Filipe também explicou que, com o agravamento da Covid-19 nos hospitais, criou-se um clima de hostilidade com a classe médica frente à demora nos atendimentos.
“A gente tá dando mais do que a gente pode, de verdade, na questão da celeridade e qualidade nos atendimentos. Mas não tem como comportar tanta gente de uma vez só. Não está dando para atender todo mundo de maneira rápida. A gente, infelizmente, deve perder muito mais gente agora. Cada morte é sentida pela equipe médica, tanto quanto pela família, tenham certeza disso. A gente se sente muito responsável pelas vidas que a gente toca. É muito complicado quando a gente perde alguém”.
Por fim, o médico fez um apelo para que as pessoas fiquem em casa e só saiam para o extremo necessário. Ele também disse temer os reflexos da pandemia no futuro.
“Fiquem em casa, pelo amor de Deus. Só saiam para o extremamente necessário. […] A Covid tá voltando com tudo, numa velocidade assustadora e eu tenho medo do futuro, dos reflexos da pandemia, do que ela pode gerar de resistência bacteriana, de bactérias resistentes a alguns antibióticos prescritos de maneira equivocada por colegas médicos, tomados de maneira equivocada pelas pessoas. Enfim, a única forma de combater isso é permanecer em casa, se cuidando, principalmente cuidando dos outros. Não tem mais leito, não tem mais UTI, não tem mais corredor”, concluiu.
Aumento de casos
O número de pessoas vítimas da Covid-19 não para de crescer no estado. Na segunda-feira (28), o Amazonas registrou mais de 196 mil casos da doença e mais de 5 mil mortes.

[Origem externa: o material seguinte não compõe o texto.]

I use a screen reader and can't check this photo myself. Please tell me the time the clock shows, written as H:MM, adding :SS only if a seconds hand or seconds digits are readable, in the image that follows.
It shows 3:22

Segundo a Prefeitura de Manaus, a média de enterros aumentou de setembro para cá, com a flexibilização das medidas de isolamento: de 30 pulou para cerca de 45 sepultamentos diários.
Mesmo com o aumento das vítimas, o governo do estado publicou um decreto que autoriza a reabertura do comércio não essencial. A decisão foi tomada depois de uma onda de protestos contra o fechamento de lojas durante o fim de semana.
Segundo o governo, dos 11 hospitais particulares da capital, sete estão com 100% dos leitos de UTI ocupados. Já os hospitais públicos estão com mais de 90% de taxa de ocupação de leitos.
No domingo (27), houve o registro de 95 novas hospitalizações em um único dia no estado. Em Manaus foram 88. Esse é o maior número de internações em um único dia desde o dia 15 de maio, quando foram registradas 82 hospitalizações.
Nesta terça-feira (29), dois hospitais de Manaus voltaram a montar tendas externas para triagem de pacientes. O objetivo das estruturas montadas nos prontos-socorros 28 de Agosto e Platão Araújo é melhorar o fluxo e agilizar o atendimento nos casos de urgência. Essas tendas já tinham sido usadas em unidades de saúde da capital amazonense no pico da pandemia, em abril e maio, quando o estado passou por colapsos nos sistemas de saúde e funerário.